Saved data entries
☆ ☆ ☆ ☆ ☆

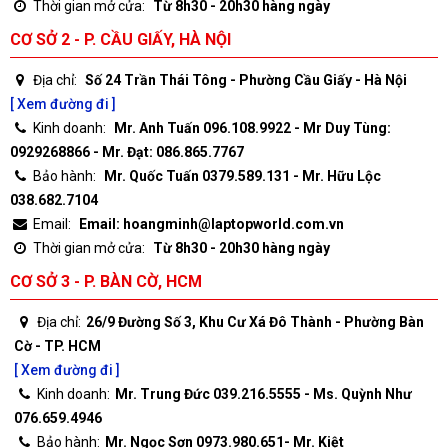
Thời gian mở cửa:
Từ 8h30 - 20h30 hàng ngày
CƠ SỞ 2 - P. CẦU GIẤY, HÀ NỘI
Địa chỉ:
Số 24 Trần Thái Tông - Phường Cầu Giấy - Hà Nội
[ Xem đường đi ]
Kinh doanh:
Mr. Anh Tuấn 096.108.9922 - Mr Duy Tùng:
0929268866 - Mr. Đạt: 086.865.7767
Bảo hành:
Mr. Quốc Tuấn 0379.589.131 - Mr. Hữu Lộc
038.682.7104
Email:
Email: hoangminh@laptopworld.com.vn
Thời gian mở cửa:
Từ 8h30 - 20h30 hàng ngày
CƠ SỞ 3 - P. BÀN CỜ, HCM
Địa chỉ:
26/9 Đường Số 3, Khu Cư Xá Đô Thành - Phường Bàn
Cờ - TP. HCM
[ Xem đường đi ]
Kinh doanh:
Mr. Trung Đức 039.216.5555 - Ms. Quỳnh Như
076.659.4946
Bảo hành:
Mr. Ngọc Sơn 0973.980.651- Mr. Kiệt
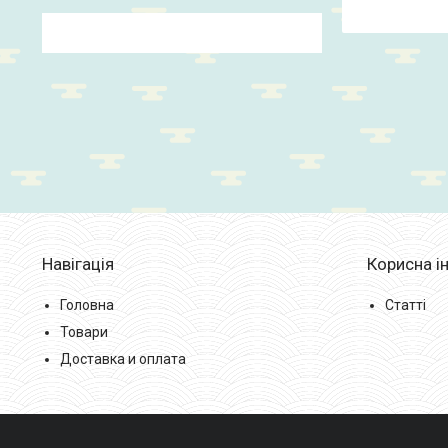
Навігація
Корисна і
Головна
Статті
Товари
Доставка и оплата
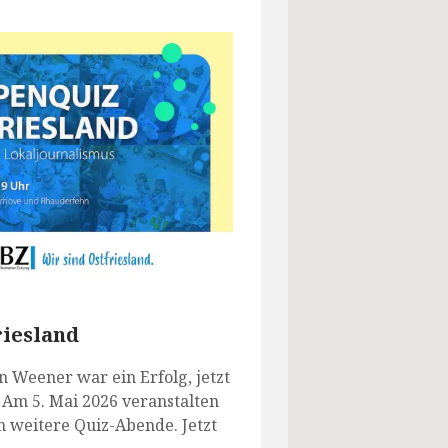
riesland
 Weener war ein Erfolg, jetzt
: Am 5. Mai 2026 veranstalten
n weitere Quiz-Abende. Jetzt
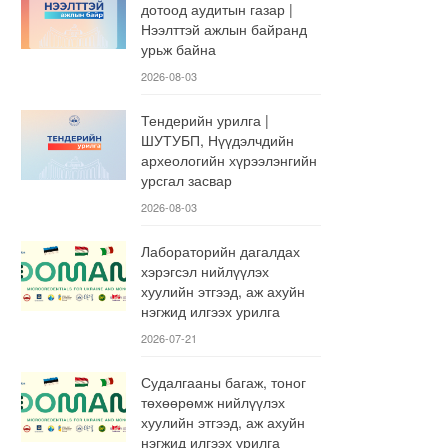
дотоод аудитын газар |
Нээлттэй ажлын байранд
урьж байна
2026-08-03
Тендерийн урилга |
ШУТУБП, Нүүдэлчдийн
археологийн хүрээлэнгийн
урсгал засвар
2026-08-03
Лабораторийн дагалдах
хэрэгсэл нийлүүлэх
хуулийн этгээд, аж ахуйн
нэгжид илгээх урилга
2026-07-21
Судалгааны багаж, тоног
төхөөрөмж нийлүүлэх
хуулийн этгээд, аж ахуйн
нэгжид илгээх урилга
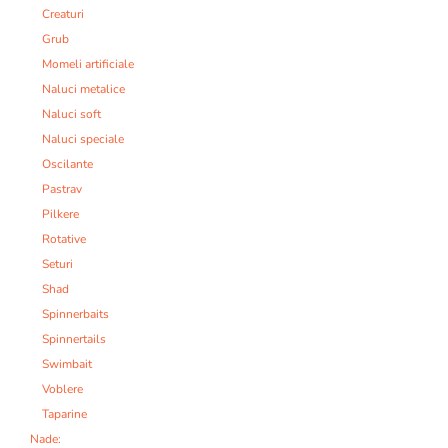
Creaturi
Grub
Momeli artificiale
Naluci metalice
Naluci soft
Naluci speciale
Oscilante
Pastrav
Pilkere
Rotative
Seturi
Shad
Spinnerbaits
Spinnertails
Swimbait
Voblere
Taparine
Nade:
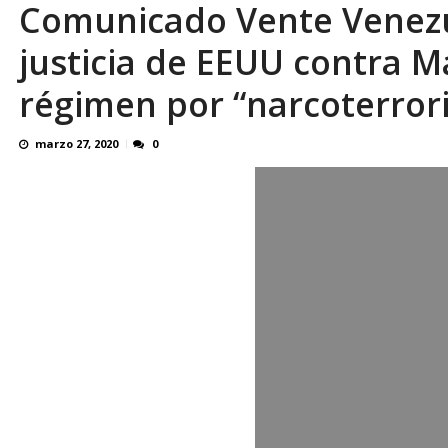
Comunicado Vente Venezu
¿QUE PROTEGES TU? Por: Miguel Ángel L
justicia de EEUU contra 
régimen por “narcoterror
marzo 27, 2020
0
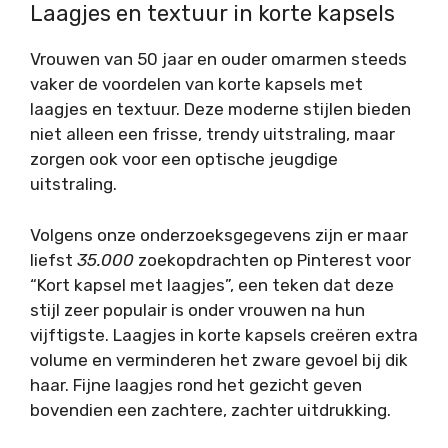
Laagjes en textuur in korte kapsels
Vrouwen van 50 jaar en ouder omarmen steeds
vaker de voordelen van korte kapsels met
laagjes en textuur. Deze moderne stijlen bieden
niet alleen een frisse, trendy uitstraling, maar
zorgen ook voor een optische jeugdige
uitstraling.
Volgens onze onderzoeksgegevens zijn er maar
liefst
35.000
zoekopdrachten op Pinterest voor
“Kort kapsel met laagjes”, een teken dat deze
stijl zeer populair is onder vrouwen na hun
vijftigste. Laagjes in korte kapsels creëren extra
volume en verminderen het zware gevoel bij dik
haar. Fijne laagjes rond het gezicht geven
bovendien een zachtere, zachter uitdrukking.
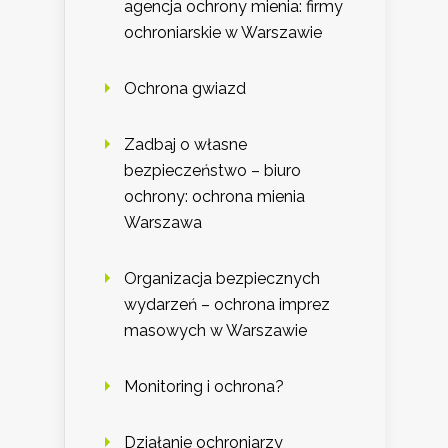
agencja ochrony mienia: firmy
ochroniarskie w Warszawie
Ochrona gwiazd
Zadbaj o własne
bezpieczeństwo – biuro
ochrony: ochrona mienia
Warszawa
Organizacja bezpiecznych
wydarzeń – ochrona imprez
masowych w Warszawie
Monitoring i ochrona?
Działanie ochroniarzy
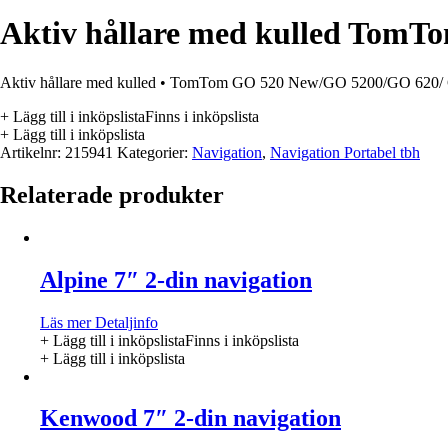
Aktiv hållare med kulled TomT
Aktiv hållare med kulled • TomTom GO 520 New/GO 5200/GO 620/
+ Lägg till i inköpslista
Finns i inköpslista
+ Lägg till i inköpslista
Artikelnr:
215941
Kategorier:
Navigation
,
Navigation Portabel tbh
Relaterade produkter
Alpine 7″ 2-din navigation
Läs mer
Detaljinfo
+ Lägg till i inköpslista
Finns i inköpslista
+ Lägg till i inköpslista
Kenwood 7″ 2-din navigation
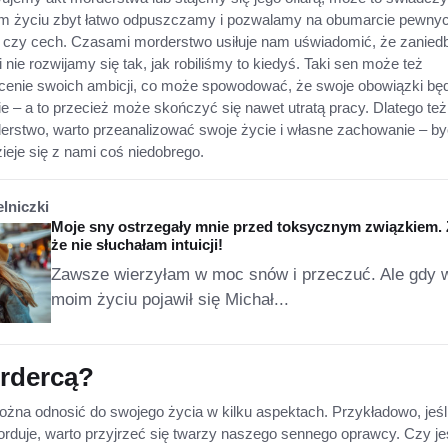
m życiu zbyt łatwo odpuszczamy i pozwalamy na obumarcie pewny
 czy cech. Czasami morderstwo usiłuje nam uświadomić, że zanied
 nie rozwijamy się tak, jak robiliśmy to kiedyś. Taki sen może też
enie swoich ambicji, co może spowodować, że swoje obowiązki bę
 – a to przecież może skończyć się nawet utratą pracy. Dlatego też
erstwo, warto przeanalizować swoje życie i własne zachowanie – b
ieje się z nami coś niedobrego.
elniczki
Moje sny ostrzegały mnie przed toksycznym związkiem. 
że nie słuchałam intuicji!
Zawsze wierzyłam w moc snów i przeczuć. Ale gdy 
moim życiu pojawił się Michał...
ordercą?
żna odnosić do swojego życia w kilku aspektach. Przykładowo, jeśl
orduje, warto przyjrzeć się twarzy naszego sennego oprawcy. Czy jes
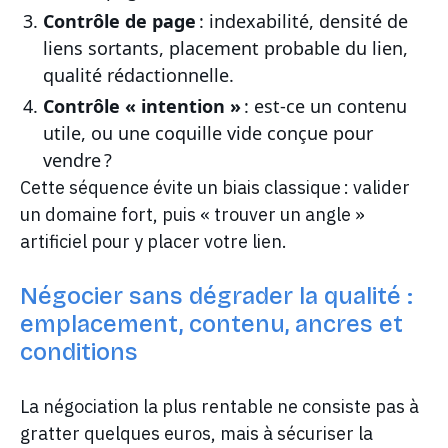
Contrôle de page
: indexabilité, densité de
liens sortants, placement probable du lien,
qualité rédactionnelle.
Contrôle « intention »
: est-ce un contenu
utile, ou une coquille vide conçue pour
vendre ?
Cette séquence évite un biais classique : valider
un domaine fort, puis « trouver un angle »
artificiel pour y placer votre lien.
Négocier sans dégrader la qualité :
emplacement, contenu, ancres et
conditions
La négociation la plus rentable ne consiste pas à
gratter quelques euros, mais à sécuriser la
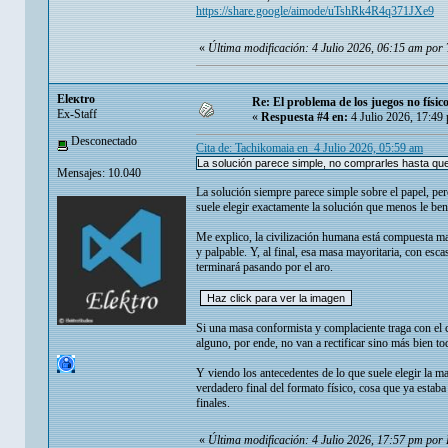
https://share.google/aimode/uTshRk4R4q371JXe9
«
Última modificación: 4 Julio 2026, 06:15 am por
Eleкtro
Re: El problema de los juegos no físico
Ex-Staff
«
Respuesta #4 en:
4 Julio 2026, 17:49
Desconectado
Cita de: Tachikomaia en 4 Julio 2026, 05:59 am
La solución parece simple, no comprarles hasta que
Mensajes: 10.040
La solución siempre parece simple sobre el papel, per
suele elegir exactamente la solución que menos le bene
Me explico, la civilización humana está compuesta ma
y palpable. Y, al final, esa masa mayoritaria, con esc
terminará pasando por el aro.
Si una masa conformista y complaciente traga con el 
alguno, por ende, no van a rectificar sino más bien to
Y viendo los antecedentes de lo que suele elegir la m
verdadero final del formato físico, cosa que ya estab
finales.
«
Última modificación: 4 Julio 2026, 17:57 pm por 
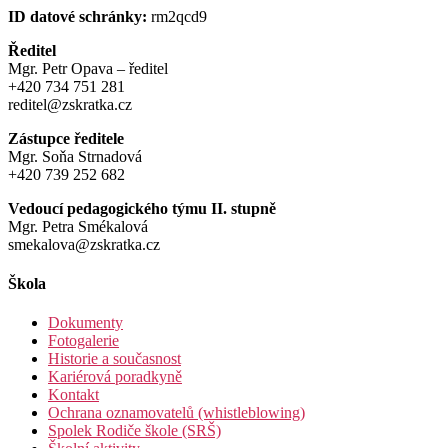
ID datové schránky:
rm2qcd9
Ředitel
Mgr. Petr Opava – ředitel
+420 734 751 281
reditel@zskratka.cz
Zástupce ředitele
Mgr. Soňa Strnadová
+420 739 252 682
Vedoucí pedagogického týmu II. stupně
Mgr. Petra Smékalová
smekalova@zskratka.cz
Škola
Dokumenty
Fotogalerie
Historie a současnost
Kariérová poradkyně
Kontakt
Ochrana oznamovatelů (whistleblowing)
Spolek Rodiče škole (SRŠ)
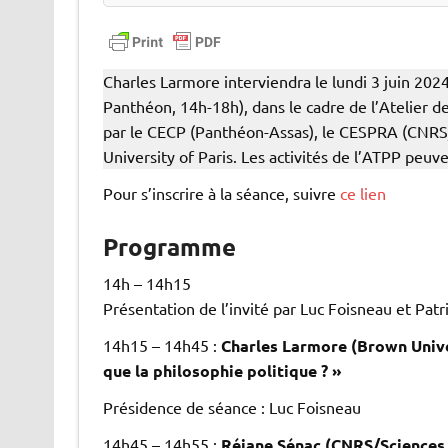
n
r
Charles Larmore interviendra le lundi 3 juin 2024
Panthéon, 14h-18h), dans le cadre de l’Atelier d
par le CECP (Panthéon-Assas), le CESPRA (CNRS
University of Paris. Les activités de l’ATPP peuve
Pour s’inscrire à la séance, suivre
ce lien
Programme
14h – 14h15
Présentation de l’invité par Luc Foisneau et Patr
14h15 – 14h45 :
Charles Larmore (Brown Univer
que la philosophie politique ? »
Présidence de séance : Luc Foisneau
14h45 – 14h55 :
Réjane Sénac (CNRS/Sciences 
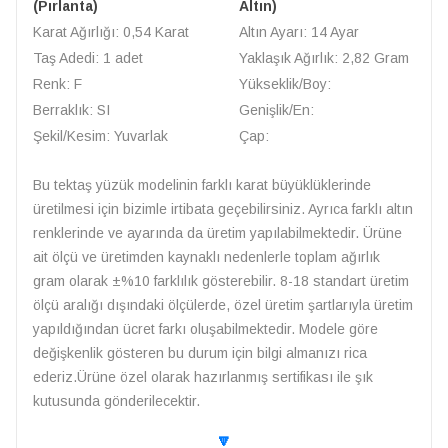
(Pırlanta)
Altın)
Karat Ağırlığı: 0,54 Karat
Altın Ayarı: 14 Ayar
Taş Adedi: 1 adet
Yaklaşık Ağırlık: 2,82 Gram
Renk: F
Yükseklik/Boy:
Berraklık: SI
Genişlik/En:
Şekil/Kesim: Yuvarlak
Çap:
Bu tektaş yüzük modelinin farklı karat büyüklüklerinde
üretilmesi için bizimle irtibata geçebilirsiniz. Ayrıca farklı altın
renklerinde ve ayarında da üretim yapılabilmektedir. Ürüne
ait ölçü ve üretimden kaynaklı nedenlerle toplam ağırlık
gram olarak ±%10 farklılık gösterebilir. 8-18 standart üretim
ölçü aralığı dışındaki ölçülerde, özel üretim şartlarıyla üretim
yapıldığından ücret farkı oluşabilmektedir. Modele göre
değişkenlik gösteren bu durum için bilgi almanızı rica
ederiz.Ürüne özel olarak hazırlanmış sertifikası ile şık
kutusunda gönderilecektir.
🔽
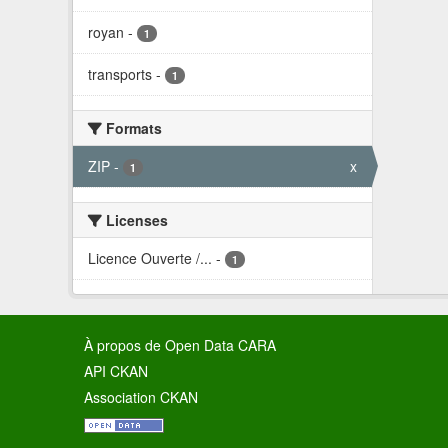
royan
-
1
transports
-
1
Formats
ZIP
-
x
1
Licenses
Licence Ouverte /...
-
1
À propos de Open Data CARA
API CKAN
Association CKAN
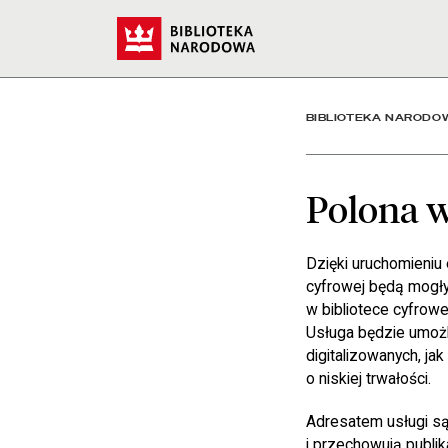
Polona w Chmurze dla bib
Start
BIBLIOTEKA NARODO
Polona w
Dzięki uruchomieniu 
cyfrowej będą mogły
w bibliotece cyfrow
Usługa będzie umożl
digitalizowanych, ja
o niskiej trwałości.
Adresatem usługi są
i przechowują publik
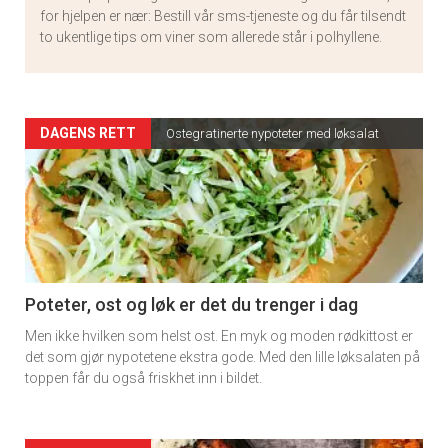
for hjelpen er nær: Bestill vår sms-tjeneste og du får tilsendt
to ukentlige tips om viner som allerede står i polhyllene.
Artikler
DAGENS RETT
Ostegratinerte nypoteter med løksalat
detail
-
section
11
Poteter, ost og løk er det du trenger i dag
Men ikke hvilken som helst ost. En myk og moden rødkittost er
det som gjør nypotetene ekstra gode. Med den lille løksalaten på
toppen får du også friskhet inn i bildet.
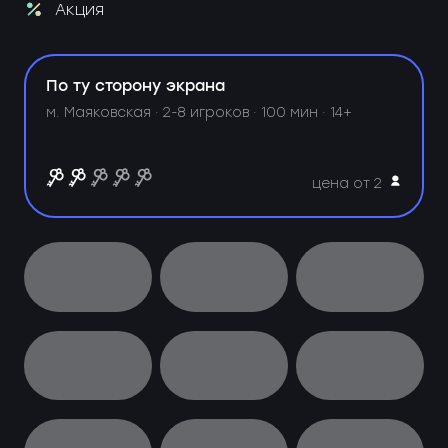
Акция
По ту сторону экрана
м. Маяковская ·
2-8 игроков · 100 мин · 14+
цена от 2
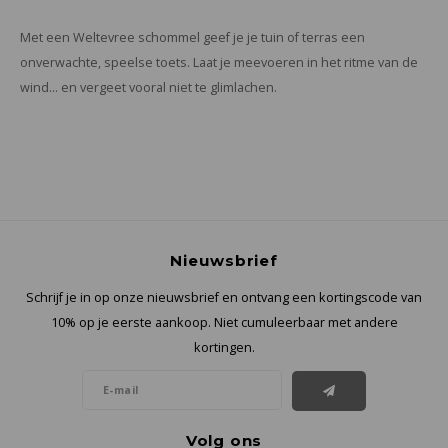
Met een Weltevree schommel geef je je tuin of terras een
onverwachte, speelse toets. Laat je meevoeren in het ritme van de
wind… en vergeet vooral niet te glimlachen.
Nieuwsbrief
Schrijf je in op onze nieuwsbrief en ontvang een kortingscode van
10% op je eerste aankoop. Niet cumuleerbaar met andere
kortingen.
Volg ons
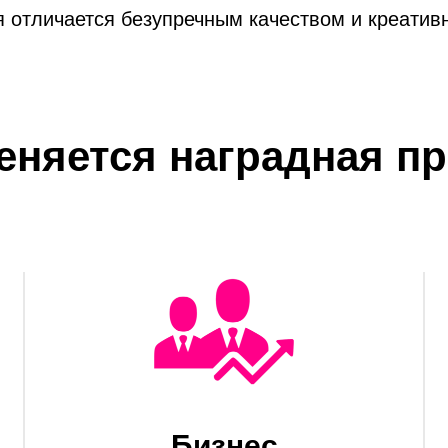
 отличается безупречным качеством и креатив
еняется наградная п
Бизнес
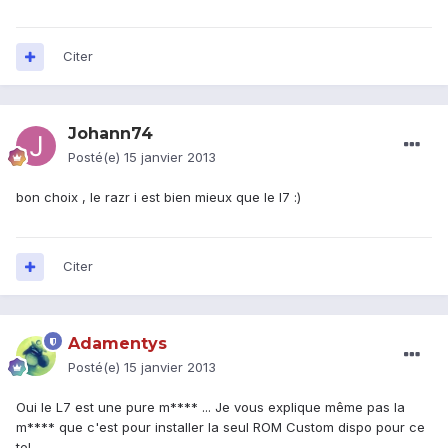
Citer
Johann74
Posté(e)
15 janvier 2013
bon choix , le razr i est bien mieux que le l7 :)
Citer
Adamentys
Posté(e)
15 janvier 2013
Oui le L7 est une pure m**** ... Je vous explique même pas la
m**** que c'est pour installer la seul ROM Custom dispo pour ce
tel ...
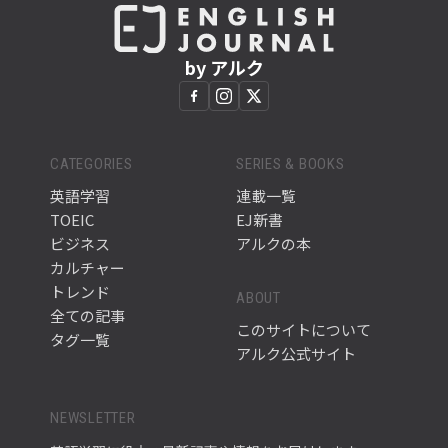
by アルク
CATEGORIES
SERIES & BOOKS
英語学習
連載一覧
TOEIC
EJ新書
ビジネス
アルクの本
カルチャー
トレンド
ABOUT
全ての記事
このサイトについて
タグ一覧
アルク公式サイト
NEWSLETTER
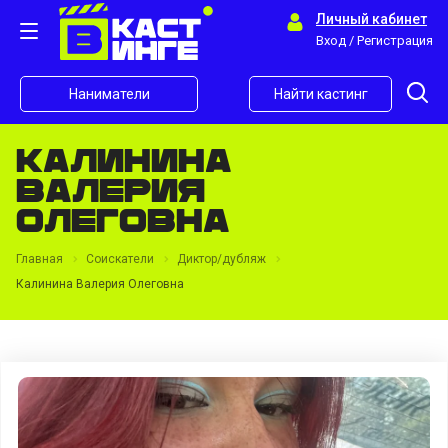
Личный кабинет
Вход / Регистрация
Наниматели
Найти кастинг
Калинина
Валерия
Олеговна
Главная
Соискатели
Диктор/дубляж
Калинина Валерия Олеговна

☆ ☆ ☆ ☆ ☆

Task brief
Your reply should be a single number: the count of lines above that include the string "Contrôle".

The completed task
2